**MATERIAL PROVIDED:**

◇ ◇ ◇ ◇ ◇ ◇ ◇

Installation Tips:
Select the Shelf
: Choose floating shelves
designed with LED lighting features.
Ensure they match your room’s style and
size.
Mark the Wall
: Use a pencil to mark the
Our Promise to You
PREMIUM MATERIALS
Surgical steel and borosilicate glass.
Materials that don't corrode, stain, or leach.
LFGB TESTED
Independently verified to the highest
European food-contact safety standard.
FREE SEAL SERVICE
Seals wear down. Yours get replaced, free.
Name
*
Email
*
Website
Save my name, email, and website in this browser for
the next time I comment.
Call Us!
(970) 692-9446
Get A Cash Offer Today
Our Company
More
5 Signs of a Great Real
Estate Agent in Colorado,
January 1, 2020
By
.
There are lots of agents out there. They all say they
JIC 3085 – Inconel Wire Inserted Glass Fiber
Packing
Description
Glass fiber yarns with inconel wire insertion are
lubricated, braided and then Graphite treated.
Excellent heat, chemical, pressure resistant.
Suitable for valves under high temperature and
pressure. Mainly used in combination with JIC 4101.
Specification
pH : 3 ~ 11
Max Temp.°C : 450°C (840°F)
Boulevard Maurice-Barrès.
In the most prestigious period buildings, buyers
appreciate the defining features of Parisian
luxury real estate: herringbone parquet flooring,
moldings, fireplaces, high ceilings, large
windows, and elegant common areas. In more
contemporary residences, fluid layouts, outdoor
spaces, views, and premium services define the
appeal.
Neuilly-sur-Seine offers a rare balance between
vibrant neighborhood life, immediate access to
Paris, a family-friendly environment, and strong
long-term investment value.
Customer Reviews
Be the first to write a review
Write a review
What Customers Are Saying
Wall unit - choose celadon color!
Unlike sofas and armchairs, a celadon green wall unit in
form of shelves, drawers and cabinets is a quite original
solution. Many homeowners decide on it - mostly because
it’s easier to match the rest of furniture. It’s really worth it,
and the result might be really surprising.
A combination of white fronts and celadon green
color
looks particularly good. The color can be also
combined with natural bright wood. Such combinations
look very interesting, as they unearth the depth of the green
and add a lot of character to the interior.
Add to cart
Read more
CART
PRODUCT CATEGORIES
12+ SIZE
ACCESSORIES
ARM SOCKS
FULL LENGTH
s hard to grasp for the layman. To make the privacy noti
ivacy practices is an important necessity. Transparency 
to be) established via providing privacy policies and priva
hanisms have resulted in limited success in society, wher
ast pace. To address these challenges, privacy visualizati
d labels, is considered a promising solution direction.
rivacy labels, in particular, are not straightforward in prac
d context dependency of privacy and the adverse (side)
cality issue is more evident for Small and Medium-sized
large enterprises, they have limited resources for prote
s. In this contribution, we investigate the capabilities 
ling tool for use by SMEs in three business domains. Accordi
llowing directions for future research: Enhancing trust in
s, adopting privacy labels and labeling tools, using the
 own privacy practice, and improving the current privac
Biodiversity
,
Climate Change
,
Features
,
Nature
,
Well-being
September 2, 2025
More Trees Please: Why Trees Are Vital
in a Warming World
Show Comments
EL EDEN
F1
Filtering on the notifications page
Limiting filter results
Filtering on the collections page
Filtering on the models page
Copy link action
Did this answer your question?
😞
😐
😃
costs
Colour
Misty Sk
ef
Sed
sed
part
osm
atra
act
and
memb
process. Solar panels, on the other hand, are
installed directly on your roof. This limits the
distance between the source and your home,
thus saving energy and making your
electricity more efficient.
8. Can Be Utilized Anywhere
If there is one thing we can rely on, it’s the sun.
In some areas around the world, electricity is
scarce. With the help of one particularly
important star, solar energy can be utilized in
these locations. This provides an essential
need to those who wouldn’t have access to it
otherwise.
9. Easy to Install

◇ ◇ ◇ ◇ ◇ ◇ ◇

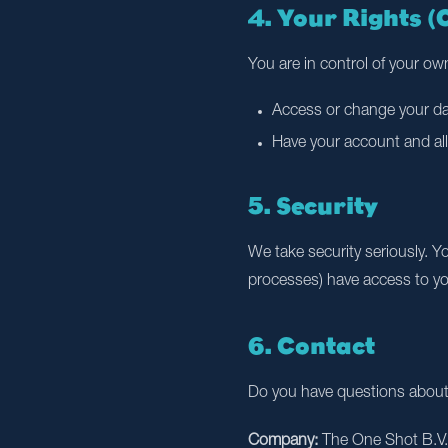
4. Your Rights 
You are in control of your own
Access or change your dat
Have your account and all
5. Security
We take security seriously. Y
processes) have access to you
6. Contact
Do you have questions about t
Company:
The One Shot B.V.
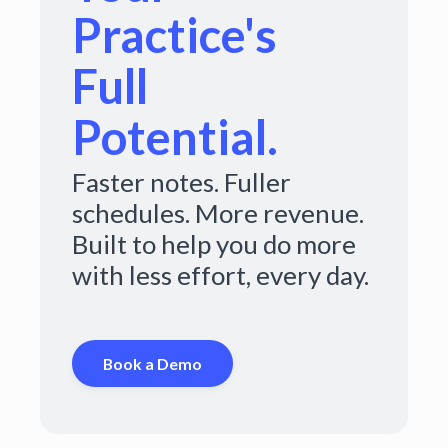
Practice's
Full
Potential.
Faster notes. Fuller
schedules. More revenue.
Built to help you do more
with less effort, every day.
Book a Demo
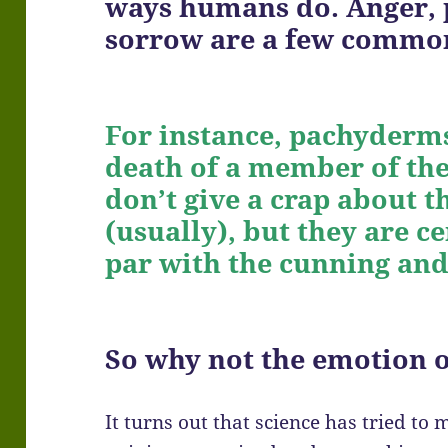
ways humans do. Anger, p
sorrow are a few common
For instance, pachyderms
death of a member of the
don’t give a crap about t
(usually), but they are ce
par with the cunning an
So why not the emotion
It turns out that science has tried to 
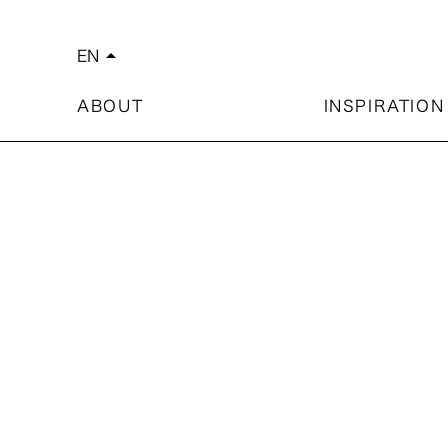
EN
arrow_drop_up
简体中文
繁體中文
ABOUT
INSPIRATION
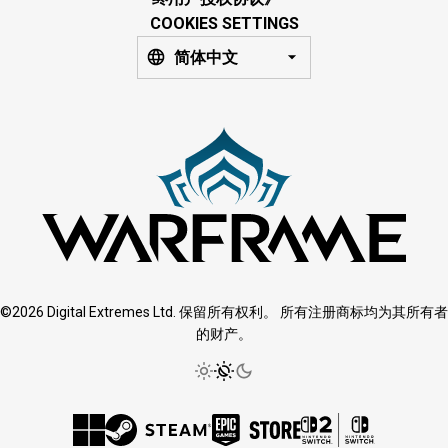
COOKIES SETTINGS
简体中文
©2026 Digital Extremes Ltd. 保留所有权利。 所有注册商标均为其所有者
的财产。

◇ ◇ ◇ ◇ ◇ ◇ ◇

**EXERCISE:** Report how many lines of the records above contain the string "celadon", matching case exactly, and give only the number.

**RESPONSE AREA:** 3